The complaint is grounded primarily upon a negative employment decision made consistent with an employer's legitimate business interests, such as a termination or demotion based on poor performance or potentially illegal or unethical activity.
"Abusive conduct" means repeated conduct of an employer or employee in the workplace, that a reasonable person would find hostile, offensive, and unrelated to an employer's legitimate business interests. A trier of fact should weight the severity, nature, and frequency of the conduct. Abusive conduct may include infliction of verbal abuse such as the use of derogatory remarks, insults, and epithets; verbal or physical conduct that a reasonable person would find threatening, intimidating, humiliating, or isolating; or the gratuitous sabotage or undermining of a person's work performance.

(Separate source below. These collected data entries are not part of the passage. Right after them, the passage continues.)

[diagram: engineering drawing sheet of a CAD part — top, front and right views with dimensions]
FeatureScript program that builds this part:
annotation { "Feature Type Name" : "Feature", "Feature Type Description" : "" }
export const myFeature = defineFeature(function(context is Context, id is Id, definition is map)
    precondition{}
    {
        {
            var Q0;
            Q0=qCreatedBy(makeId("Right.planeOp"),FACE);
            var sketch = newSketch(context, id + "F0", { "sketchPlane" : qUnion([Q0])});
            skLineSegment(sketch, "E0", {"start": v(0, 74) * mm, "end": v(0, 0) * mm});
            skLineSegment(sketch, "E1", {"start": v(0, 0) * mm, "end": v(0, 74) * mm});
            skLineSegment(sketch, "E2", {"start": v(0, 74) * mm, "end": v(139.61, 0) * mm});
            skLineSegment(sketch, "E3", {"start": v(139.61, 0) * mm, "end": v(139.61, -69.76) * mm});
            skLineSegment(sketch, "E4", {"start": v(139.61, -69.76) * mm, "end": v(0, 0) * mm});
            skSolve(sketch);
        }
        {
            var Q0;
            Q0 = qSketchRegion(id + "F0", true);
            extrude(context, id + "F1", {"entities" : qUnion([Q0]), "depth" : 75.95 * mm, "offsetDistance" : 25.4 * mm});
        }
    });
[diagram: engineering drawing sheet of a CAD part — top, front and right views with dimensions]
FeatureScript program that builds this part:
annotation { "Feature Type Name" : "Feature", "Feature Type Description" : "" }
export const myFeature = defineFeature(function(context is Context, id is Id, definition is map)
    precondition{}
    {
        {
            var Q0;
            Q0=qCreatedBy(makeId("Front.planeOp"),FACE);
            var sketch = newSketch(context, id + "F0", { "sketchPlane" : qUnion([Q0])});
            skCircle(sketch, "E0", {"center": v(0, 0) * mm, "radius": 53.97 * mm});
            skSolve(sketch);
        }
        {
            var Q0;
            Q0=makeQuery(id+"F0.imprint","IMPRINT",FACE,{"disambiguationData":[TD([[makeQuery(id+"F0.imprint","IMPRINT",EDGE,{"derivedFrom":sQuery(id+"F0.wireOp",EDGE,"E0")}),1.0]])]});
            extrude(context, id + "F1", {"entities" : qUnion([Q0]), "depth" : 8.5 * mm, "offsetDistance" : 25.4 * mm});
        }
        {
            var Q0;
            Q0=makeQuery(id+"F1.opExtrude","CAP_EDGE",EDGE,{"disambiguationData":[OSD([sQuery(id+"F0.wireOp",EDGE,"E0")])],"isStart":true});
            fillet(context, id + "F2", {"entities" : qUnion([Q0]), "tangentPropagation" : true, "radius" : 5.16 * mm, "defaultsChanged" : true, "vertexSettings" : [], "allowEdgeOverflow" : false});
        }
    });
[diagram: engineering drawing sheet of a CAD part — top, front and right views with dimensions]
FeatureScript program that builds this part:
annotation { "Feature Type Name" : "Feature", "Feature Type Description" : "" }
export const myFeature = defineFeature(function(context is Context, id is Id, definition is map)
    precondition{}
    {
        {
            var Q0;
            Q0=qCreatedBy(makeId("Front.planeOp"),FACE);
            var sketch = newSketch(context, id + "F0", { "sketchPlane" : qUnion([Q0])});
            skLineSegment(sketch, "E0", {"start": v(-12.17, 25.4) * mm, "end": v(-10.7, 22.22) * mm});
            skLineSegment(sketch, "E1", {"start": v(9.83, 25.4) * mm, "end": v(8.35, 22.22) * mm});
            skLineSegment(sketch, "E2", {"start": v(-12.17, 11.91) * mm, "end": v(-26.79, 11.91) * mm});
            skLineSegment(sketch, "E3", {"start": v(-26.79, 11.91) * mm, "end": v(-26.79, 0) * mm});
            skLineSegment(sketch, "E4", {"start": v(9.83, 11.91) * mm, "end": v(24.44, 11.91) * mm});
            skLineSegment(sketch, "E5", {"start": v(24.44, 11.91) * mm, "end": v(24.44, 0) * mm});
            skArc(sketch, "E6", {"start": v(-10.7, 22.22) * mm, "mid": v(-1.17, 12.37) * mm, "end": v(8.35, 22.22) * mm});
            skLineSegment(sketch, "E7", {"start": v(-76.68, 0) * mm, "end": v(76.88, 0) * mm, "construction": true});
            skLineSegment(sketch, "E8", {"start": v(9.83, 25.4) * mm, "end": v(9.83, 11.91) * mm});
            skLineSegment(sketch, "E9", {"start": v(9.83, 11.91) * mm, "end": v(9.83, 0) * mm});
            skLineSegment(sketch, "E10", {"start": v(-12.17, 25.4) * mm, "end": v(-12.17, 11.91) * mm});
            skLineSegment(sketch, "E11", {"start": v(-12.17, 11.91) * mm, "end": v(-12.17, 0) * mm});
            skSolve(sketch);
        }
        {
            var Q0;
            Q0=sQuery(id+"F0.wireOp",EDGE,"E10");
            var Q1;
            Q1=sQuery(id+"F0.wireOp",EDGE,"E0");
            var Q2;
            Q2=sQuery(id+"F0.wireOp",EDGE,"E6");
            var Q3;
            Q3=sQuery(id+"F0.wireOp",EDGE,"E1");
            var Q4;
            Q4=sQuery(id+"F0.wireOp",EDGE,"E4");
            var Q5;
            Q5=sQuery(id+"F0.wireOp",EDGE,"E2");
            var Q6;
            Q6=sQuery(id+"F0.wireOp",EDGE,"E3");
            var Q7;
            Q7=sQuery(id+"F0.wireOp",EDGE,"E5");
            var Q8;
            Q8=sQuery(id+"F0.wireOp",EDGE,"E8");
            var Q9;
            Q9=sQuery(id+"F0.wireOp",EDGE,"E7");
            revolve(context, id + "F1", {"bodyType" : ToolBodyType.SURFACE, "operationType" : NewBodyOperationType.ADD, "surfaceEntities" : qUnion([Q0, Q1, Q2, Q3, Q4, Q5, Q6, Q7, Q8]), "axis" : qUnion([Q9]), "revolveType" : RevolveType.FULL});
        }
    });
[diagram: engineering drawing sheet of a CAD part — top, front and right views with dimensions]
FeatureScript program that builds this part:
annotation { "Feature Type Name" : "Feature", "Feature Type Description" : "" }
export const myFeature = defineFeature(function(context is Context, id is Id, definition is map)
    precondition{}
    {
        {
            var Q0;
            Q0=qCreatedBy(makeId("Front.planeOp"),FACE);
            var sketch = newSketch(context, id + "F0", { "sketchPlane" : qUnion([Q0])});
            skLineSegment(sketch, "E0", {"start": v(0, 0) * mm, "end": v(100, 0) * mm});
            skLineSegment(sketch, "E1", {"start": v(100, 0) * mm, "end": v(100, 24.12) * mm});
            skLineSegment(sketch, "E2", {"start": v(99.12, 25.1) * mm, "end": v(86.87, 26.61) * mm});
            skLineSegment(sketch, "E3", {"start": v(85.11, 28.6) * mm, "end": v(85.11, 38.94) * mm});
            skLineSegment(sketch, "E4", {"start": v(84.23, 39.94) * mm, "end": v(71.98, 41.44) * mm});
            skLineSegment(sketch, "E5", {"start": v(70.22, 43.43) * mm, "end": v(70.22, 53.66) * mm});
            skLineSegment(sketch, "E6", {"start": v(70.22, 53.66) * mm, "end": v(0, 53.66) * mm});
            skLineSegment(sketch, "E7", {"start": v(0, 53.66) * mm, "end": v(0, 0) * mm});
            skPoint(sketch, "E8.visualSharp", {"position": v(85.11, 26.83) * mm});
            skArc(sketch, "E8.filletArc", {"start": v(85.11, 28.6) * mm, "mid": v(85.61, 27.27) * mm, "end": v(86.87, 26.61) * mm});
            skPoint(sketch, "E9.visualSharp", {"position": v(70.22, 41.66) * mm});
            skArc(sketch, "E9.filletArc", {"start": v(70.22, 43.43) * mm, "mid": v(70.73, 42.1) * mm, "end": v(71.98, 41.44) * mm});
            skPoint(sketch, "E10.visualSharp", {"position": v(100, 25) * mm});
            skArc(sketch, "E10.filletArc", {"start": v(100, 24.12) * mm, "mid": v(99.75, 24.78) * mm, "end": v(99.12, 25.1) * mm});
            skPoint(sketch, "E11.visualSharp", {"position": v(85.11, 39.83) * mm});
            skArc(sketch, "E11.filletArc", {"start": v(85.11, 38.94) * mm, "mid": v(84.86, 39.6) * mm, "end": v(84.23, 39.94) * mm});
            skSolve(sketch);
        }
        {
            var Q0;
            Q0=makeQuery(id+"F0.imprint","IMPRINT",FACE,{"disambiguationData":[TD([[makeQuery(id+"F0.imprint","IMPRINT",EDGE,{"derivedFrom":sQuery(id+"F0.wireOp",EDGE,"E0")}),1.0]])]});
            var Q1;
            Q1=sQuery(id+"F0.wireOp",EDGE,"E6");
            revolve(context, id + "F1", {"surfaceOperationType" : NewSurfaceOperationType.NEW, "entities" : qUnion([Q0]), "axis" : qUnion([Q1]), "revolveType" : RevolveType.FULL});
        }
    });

A single act normally will not constitute abusive conduct, unless especially severe and egregious.
"Abusive work environment" is a workplace where an employee is subjected to abusive conduct that is so severe that it causes physical, psychological, or economic harm to the employee.
Definitions for "constructive discharge," "negative employment decision," "economic harm," "physical harm" and "psychological harm" are provided.
Fiscal Note: Available.
Effective Date: The bill takes effect 90 days after adjournment of the session in which the bill is passed.
Staff Summary of Public Testimony:
(In support) Bullying in the workplace has significant effects on employees. It is abuse and has traumatic effects on a person's self, identity, and professional life. Washington would be the first state in the nation to protect employees from bullying. Bullying is experienced across many different professions and workplaces. The best response from employers is to make structural changes as soon as the abuse is made known to the employer. Delaying any response out of fear of litigation only increases the negative impacts. The existing legal remedies for this type of behavior are not adequate.
(Opposed) This bill does not solve the problem. It is not clear what exactly is offensive conduct. If an employer has a legitimate concern about an employee's performance and gives the employee an evaluation, that can be seen as offensive. The bill is unworkable, especially for small businesses. It would be devastating to small businesses as they try to figure out what they need to do under the bill. The current antidiscrimination statutes focus on a person's status, but this bill is about conduct. The bill is overly broad and could apply to any person interacting with an employee, including customers. There is nothing in the bill to protect the employer from frivolous complaints.
Persons Testifying: (In support) Pat Bailey, Washington Federation of State Employees; Pamela Raphael, Coalition for a Respectful Workplace; and Patricia Rose, Coalition for a Respectful Workplace.
(Opposed) Bruce Beckett, Washington Retail Association; Gary Smith, Independent Business Association; and Bob Battles, Association of Washington Business.
Persons Signed In To Testify But Not Testifying: None.